Multicultural Night beams in color and sound

Dozens of countries represented
Mar. 19, 2013 @ 01:02 PM


A stroll through the lobby at Thomasville Primary School transformed into a quick trip across the globe Friday night.
TPS held its seventh annual Multicultural Night as representatives from more than a dozen countries shared music, art and heritage with students and parents who, equipped with their own passport, embarked on a hopscotch trek spanning five continents. 
“We have a very diverse population here in Thomasville,”  Principal Angela Moore said. “We want all different countries and cultures to be exposed. We want our students to learn not only about our cultures but other cultures as well.”

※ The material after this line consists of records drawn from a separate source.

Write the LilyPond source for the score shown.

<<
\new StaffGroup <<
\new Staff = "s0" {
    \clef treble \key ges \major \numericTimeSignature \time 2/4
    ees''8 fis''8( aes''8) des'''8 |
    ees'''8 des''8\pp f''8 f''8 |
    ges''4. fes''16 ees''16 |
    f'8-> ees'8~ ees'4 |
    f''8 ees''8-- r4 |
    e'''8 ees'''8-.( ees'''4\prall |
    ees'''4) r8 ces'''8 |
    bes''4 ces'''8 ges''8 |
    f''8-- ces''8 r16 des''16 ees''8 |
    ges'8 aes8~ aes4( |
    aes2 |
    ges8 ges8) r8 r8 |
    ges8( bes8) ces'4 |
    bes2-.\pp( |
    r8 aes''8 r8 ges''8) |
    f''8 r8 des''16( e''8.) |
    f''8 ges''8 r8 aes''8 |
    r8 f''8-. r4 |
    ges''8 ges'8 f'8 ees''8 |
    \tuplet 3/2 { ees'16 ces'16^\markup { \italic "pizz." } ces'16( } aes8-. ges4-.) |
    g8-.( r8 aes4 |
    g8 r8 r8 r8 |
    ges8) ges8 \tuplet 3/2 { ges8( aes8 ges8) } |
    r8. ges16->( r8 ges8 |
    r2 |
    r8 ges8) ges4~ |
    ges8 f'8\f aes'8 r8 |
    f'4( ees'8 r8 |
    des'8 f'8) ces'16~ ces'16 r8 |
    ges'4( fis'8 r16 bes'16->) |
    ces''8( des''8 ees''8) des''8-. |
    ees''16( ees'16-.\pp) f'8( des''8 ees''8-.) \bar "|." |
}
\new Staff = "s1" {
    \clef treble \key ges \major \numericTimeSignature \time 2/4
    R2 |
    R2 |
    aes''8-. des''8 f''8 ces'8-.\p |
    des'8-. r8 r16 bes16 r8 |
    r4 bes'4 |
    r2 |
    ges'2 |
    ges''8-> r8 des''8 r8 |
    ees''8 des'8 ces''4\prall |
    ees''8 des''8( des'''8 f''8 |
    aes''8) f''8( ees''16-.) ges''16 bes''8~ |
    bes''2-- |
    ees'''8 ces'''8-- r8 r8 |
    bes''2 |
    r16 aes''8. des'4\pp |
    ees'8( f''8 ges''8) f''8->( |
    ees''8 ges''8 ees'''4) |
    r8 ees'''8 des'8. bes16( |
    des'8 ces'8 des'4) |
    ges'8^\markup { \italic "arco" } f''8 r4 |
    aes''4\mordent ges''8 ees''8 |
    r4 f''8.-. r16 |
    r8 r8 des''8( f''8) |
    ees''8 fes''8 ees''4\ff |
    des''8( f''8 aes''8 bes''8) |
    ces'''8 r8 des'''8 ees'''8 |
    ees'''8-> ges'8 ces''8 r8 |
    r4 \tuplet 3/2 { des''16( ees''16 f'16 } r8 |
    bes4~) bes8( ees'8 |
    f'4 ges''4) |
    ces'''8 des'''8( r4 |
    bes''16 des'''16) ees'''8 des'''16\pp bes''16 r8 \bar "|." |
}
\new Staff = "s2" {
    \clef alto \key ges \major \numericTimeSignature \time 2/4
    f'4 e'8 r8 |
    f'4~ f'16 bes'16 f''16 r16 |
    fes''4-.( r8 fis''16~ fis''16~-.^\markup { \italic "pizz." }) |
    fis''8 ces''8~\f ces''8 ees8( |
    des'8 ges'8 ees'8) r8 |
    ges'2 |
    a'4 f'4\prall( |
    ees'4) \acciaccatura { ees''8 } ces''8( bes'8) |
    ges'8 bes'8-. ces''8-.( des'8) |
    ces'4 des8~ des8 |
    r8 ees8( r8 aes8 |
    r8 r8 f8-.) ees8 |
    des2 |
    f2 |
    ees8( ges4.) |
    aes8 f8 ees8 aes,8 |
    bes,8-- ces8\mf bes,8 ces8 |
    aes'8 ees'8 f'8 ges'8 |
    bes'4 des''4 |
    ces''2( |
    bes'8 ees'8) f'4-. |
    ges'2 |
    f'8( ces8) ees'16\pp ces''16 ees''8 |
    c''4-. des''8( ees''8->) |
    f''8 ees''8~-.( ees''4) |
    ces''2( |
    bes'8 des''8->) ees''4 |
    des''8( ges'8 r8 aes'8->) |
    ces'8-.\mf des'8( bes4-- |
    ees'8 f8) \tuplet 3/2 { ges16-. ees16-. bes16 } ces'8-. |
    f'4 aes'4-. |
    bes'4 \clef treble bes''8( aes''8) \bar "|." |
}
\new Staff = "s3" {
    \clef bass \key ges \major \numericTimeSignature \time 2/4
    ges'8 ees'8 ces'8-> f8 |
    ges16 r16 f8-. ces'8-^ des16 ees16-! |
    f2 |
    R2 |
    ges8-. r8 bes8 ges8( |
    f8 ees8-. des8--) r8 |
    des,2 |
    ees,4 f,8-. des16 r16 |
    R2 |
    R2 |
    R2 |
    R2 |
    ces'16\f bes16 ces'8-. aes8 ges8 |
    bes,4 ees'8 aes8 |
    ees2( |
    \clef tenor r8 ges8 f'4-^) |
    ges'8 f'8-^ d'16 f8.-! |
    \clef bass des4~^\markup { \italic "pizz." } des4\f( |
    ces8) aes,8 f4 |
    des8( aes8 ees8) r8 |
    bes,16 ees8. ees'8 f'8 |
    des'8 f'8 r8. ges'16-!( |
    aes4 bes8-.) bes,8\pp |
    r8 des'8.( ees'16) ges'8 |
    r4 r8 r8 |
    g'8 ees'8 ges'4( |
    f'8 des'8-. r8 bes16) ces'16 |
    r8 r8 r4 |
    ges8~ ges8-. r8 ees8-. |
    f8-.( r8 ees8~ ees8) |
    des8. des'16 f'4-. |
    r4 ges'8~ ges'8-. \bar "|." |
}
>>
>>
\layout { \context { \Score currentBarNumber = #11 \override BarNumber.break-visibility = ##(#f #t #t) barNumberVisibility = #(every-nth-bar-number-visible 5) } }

TPS beamed in color and sound with native flutes and steel drums echoing amidst customary dress, paintings and antiquity. Multicultural Night continues to grow with 20 countries marking a high for the seven-year event.
“I feel like we get bigger and bigger every year and it’s a good thing,” said first grade teacher Farzana Basam, who represented Afghanistan. “I feel like we get more and more diverse every year. It’s good to bring diversity to the kids here. I love seeing their faces as they go around.”
Among the representatives were a group of exchange students from Davidson County Community College. Envonam Maglo said she enjoyed seeing how interested children were in her native Ghana, a country in West Africa. Maglo said the biggest difference between her home country and America not only is the music, dress and food, but holidays such as Christmas and Thanksgiving. 
“This is a great opportunity for me,” Maglo said. “It’s great to see the young ones learning so quick about all the other countries. It’s fantastic. If we had those privileges when we were young I believe we would know thousands of things we do not know.”
Debra Terry, a  kindergarten teacher, said the idea for Multicultural Night came to her after she visited a school her daughter was teaching at in Charlotte. The school was very diverse and held an annual international night. Terry and a few colleagues went and came back to Thomasville with a plan to do something similar in the Chair City.
“I said ’we can do this,’” Terry said. “I think it’s important to learn about cultures from around the world because many of them are represented right here in our own school by the students we teach. I feel like it’s very important.”
Once visitors completed the around-the-world tour, they could cross a hallway where a variety of international activities awaited. Tables offering God’s eye weaving, necklace making and flower design gave students a chance to take a piece of another culture home with them featuring their own personal touch. Multicultural Night concluded with performances from a group of African dancers and the Girls Fit Club.
Countries represented at Multicultural Night included Pakistan, Mexico, Afghanistan, Native America, Trinidad, Guinea Bissau in West Africa, Romania, Colombia, Australia, Ecuador, Cambodia, Egypt, Sweden, China, South Africa, Kenya, Ghana, Costa Rica and Brazil.